Nombreux sont ceux qui affirment désormais que Cuomo est aussi obstiné et provocateur que l'ancien président Donald Trump. « Ils devront le mettre à la porte en criant », m'a confié une personne mardi soir. Beaucoup croient qu'il se battra jusqu'au bout et survivra à ces jours sombres. Je pense, quant à moi, que c'est impossible. En réalité, je soupçonne qu'il sera contraint de clamer son innocence avant la fin de la semaine et de démissionner pour le bien de New York.
Les Démocrates ne peuvent pas le laisser rester car, ces cinq dernières années, ils se sont arrogé le monopole de la morale en s'appuyant sur Trump et le mouvement #MeToo, se mettant ainsi dans une situation délicate. Ils ne peuvent plus critiquer l'ancien président pour avoir été lui-même victime de ses accusations sordides lors de la campagne de 2016. Ils ont clamé haut et fort que Trump n'était pas apte à la présidence et que son indiscrétion avait permis l'infiltration d'un saboteur de haut rang. Aujourd'hui, ils tolèrent le comportement de Cuomo et attendent les révélations choquantes du rapport du procureur général et sa publication. Les Démocrates n'ont plus le choix : Cuomo doit partir.
Mardi soir, tous réclamaient sa démission. Les membres de son cabinet, les démocrates de la Chambre et du Sénat, la gouverneure Kathy Hochul (qui le soutient), même le président Biden et bien d'autres ont exhorté Cuomo à « renoncer » et à démissionner. Je soupçonne que son plus proche allié négociait déjà avec lui hier soir, l'incitant à démissionner dignement avant la fin de la semaine, voire plus tôt, faute de quoi le Parlement engagera rapidement une procédure de destitution. Il n'a pas le choix, et les démocrates non plus.

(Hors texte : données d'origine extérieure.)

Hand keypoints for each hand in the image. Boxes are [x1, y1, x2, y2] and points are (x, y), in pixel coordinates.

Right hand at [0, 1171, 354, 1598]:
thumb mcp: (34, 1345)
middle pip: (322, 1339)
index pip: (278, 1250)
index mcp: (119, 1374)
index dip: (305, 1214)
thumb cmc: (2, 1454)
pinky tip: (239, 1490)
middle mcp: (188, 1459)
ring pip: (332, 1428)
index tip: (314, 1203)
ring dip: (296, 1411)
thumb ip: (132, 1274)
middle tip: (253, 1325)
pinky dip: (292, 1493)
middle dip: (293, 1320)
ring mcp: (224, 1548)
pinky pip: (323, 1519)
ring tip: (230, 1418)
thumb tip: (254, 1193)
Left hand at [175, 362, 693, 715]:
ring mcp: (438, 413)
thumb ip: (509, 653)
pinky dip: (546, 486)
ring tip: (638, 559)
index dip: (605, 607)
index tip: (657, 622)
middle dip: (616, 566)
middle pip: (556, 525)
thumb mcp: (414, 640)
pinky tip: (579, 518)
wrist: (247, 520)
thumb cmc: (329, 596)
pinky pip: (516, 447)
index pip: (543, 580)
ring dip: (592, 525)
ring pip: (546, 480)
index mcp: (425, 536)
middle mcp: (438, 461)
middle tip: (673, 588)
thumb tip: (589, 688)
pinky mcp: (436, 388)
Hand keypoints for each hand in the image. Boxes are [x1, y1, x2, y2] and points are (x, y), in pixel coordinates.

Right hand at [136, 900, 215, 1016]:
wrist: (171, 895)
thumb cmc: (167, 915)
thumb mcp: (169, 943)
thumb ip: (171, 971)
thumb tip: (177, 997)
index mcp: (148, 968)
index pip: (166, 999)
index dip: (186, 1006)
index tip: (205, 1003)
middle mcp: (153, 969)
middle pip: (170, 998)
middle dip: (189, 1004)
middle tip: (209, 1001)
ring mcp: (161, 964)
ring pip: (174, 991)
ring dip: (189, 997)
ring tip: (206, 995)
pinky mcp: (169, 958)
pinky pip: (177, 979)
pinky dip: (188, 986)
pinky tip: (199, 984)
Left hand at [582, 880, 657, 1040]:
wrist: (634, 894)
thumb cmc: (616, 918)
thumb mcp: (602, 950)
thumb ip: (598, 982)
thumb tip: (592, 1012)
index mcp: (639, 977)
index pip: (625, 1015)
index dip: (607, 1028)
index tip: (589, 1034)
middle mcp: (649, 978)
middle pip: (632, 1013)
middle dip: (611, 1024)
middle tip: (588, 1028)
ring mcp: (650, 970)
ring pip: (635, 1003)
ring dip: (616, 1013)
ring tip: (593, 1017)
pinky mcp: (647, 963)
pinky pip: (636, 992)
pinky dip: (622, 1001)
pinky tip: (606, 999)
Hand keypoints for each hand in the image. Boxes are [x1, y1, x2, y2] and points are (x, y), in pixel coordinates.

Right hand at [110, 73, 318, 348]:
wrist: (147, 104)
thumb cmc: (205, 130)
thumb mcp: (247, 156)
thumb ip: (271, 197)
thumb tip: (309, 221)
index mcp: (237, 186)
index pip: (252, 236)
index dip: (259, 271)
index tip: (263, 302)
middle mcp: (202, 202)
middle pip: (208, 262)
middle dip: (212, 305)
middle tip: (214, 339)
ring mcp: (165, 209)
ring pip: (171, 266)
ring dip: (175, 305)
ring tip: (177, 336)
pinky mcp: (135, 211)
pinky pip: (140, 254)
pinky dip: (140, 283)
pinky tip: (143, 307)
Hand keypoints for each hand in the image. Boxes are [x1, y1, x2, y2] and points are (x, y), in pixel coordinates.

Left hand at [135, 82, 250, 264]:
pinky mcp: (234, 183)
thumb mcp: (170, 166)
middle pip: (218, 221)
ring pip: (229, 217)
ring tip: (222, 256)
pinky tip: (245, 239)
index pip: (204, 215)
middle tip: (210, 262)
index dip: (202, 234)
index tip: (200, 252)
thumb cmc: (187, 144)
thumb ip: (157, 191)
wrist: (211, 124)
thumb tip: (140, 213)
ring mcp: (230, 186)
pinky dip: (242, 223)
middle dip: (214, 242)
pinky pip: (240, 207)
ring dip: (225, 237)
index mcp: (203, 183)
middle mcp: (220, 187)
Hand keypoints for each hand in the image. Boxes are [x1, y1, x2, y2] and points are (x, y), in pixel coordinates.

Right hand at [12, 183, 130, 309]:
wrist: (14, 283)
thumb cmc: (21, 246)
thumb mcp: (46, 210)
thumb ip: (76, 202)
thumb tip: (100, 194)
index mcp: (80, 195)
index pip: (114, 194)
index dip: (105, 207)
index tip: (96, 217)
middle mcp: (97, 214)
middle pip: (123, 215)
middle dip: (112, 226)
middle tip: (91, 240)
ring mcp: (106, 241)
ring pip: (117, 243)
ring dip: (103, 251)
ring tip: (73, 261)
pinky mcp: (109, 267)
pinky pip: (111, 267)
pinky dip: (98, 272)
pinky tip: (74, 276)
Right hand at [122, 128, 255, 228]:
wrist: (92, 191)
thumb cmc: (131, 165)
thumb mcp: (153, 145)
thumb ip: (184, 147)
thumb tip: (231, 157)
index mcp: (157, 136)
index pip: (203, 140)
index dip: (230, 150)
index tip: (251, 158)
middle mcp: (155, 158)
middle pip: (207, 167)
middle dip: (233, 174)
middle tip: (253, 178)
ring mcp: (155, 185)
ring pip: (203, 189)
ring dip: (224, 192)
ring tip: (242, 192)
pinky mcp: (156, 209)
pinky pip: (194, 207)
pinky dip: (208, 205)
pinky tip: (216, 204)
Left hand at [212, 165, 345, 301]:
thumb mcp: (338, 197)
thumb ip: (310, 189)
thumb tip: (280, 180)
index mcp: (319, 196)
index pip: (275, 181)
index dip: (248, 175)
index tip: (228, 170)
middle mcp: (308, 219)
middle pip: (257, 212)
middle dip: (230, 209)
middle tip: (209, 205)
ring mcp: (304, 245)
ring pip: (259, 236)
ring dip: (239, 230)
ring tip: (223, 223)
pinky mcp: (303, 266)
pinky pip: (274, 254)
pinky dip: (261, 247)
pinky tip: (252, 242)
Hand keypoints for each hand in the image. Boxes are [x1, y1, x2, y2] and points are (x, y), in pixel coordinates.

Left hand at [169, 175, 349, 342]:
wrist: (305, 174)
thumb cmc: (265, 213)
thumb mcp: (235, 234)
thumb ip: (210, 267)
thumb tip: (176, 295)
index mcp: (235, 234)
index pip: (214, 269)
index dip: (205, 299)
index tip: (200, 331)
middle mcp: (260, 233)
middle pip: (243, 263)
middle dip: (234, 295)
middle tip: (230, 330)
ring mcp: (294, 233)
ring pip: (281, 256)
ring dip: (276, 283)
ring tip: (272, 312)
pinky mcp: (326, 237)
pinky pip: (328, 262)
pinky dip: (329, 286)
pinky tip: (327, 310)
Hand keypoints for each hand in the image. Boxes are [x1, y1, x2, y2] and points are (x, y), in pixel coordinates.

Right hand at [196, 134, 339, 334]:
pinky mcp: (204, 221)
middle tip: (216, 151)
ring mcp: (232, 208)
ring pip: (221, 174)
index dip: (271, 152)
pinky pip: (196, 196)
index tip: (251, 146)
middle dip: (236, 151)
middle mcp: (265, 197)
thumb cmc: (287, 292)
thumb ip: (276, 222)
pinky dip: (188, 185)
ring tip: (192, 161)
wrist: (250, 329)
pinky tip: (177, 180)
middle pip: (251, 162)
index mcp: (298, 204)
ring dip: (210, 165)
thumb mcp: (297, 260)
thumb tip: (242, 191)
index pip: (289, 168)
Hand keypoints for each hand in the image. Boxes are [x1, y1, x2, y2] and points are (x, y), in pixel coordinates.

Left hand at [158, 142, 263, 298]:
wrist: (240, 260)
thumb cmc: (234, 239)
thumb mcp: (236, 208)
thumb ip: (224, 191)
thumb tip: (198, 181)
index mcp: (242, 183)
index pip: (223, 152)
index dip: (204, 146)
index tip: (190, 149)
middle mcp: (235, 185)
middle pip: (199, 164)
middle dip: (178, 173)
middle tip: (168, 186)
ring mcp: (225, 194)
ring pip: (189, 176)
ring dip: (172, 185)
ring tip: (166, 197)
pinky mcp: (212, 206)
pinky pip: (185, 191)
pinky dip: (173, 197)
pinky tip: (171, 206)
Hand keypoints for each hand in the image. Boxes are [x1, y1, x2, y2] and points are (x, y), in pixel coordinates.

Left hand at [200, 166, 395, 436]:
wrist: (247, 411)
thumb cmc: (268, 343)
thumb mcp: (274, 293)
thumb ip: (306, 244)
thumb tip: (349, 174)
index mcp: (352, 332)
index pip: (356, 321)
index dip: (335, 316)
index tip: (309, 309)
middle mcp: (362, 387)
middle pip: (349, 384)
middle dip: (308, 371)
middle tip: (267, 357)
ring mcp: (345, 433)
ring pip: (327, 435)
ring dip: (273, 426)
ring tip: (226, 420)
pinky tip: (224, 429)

Les démocrates ne peuvent pas continuer à critiquer Donald Trump et laisser Cuomo continuer à accepter ces allégations. Le Parti démocrate ne peut pas soutenir le mouvement « Me Too » et permettre à Cuomo de rester en poste. Les démocrates se croient moralement supérieurs, et Cuomo est en train de détruire cette prétention.
L'enquête de destitution menée par la commission judiciaire de l'Assemblée de l'État de New York est en cours depuis plusieurs semaines et reprendra lundi. J'espère qu'Andrew Cuomo démissionnera d'ici là. Il pourrait même démissionner aujourd'hui. On verra bien.